Mr Jones said that events like Dowerin’s own field days provided people with no connection with the regional areas of WA with a reason to visit.

“So many people in the city no longer have a connection in the country, and they may never have a reason to come out here,” Mr Jones said.

“I like to think that if they enjoyed a trip to Dowerin, that might be enough to spark something. One day that person might be considering their career options and decide they will come back to be a doctor in the country, or a mechanic, or an electrician in the Wheatbelt,” he said.

“We are not that far out of the city, and there is a world of opportunity out here.”

In addition to exposing the Wheatbelt to the outside world, the field days also serve to highlight the opportunities available in agriculture.

Education institutions will be on hand to provide information about their programs, and there will be plenty of opportunities for people interested in a future in agriculture to mingle with those in the industry, ranging from agricultural scientists to machinery dealers.
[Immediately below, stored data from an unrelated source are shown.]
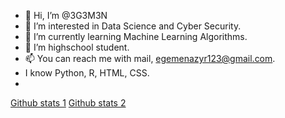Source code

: - 👋 Hi, I’m @3G3M3N
- 👀 I’m interested in Data Science and Cyber Security.
- 🌱 I’m currently learning Machine Learning Algorithms.
- 💞️ I’m highschool student.
- 📫 You can reach me with mail, egemenazyr123@gmail.com. 
- I know Python, R, HTML, CSS.
- 
[Github stats 1](https://github-readme-stats.vercel.app/api?username=kullanıcıadınız&show_icons=true&theme=gradient) 
[Github stats 2](https://github-readme-stats.vercel.app/api?username=kullanıcıadınız&show_icons=true&theme=radical)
It is not all about opportunities for “ag” though, with the Dowerin GWN7 Machinery Field Days keen to support those who work hard to operate small business ventures in rural WA.

At this year’s event, the Regional Start-Ups Arena will give visitors the chance to peruse regional small businesses, those producing a wide selection of products ranging from candles to gin.

Opportunities abound within the grounds, but it is by broadening those within the region that the field days have the most obvious impact.

Since watering the grounds in 1964, the days have continued to support Wheatbelt communities, including those further afield than Dowerin.

In a first for Australia, field day managers implemented a volunteer payment program which enabled it to have a direct and long-lasting impact on community strength.

So many people in the city no longer have a connection in the country, and they may never have a reason to come out here.

Ash Jones

“Over 300 volunteers are at the heart of this event, all are paid an hourly wage that goes to a not-for-profit organisation of their choosing that is within a 100km radius of Dowerin,” Mr Jones said.

The $20 an hour paid per volunteer helps recognise the efforts of the people that drive the Dowerin event, those hard working and dedicated people who roll up their sleeves to roll out electrical cables and direct people.

And it supports the communities they belong to, allowing those communities to provide more opportunities for those in them.

In 2019 alone, volunteers raised $75,000 through the volunteer hours program which helped community groups and organisations from Dowerin, and surrounding places such as Goomalling, Toodyay, Meckering, Cunderdin and Northam.

“We also offer two grant funding rounds a year that organisations involved in field days can apply for,” Mr Jones said.

With grant rounds in March and October, a further $30,000 is pumped into the Wheatbelt each year.

“In the past 10 years, Field Days has contributed over 1.6 million back into the region through projects and community group contributions,” Mr Jones said.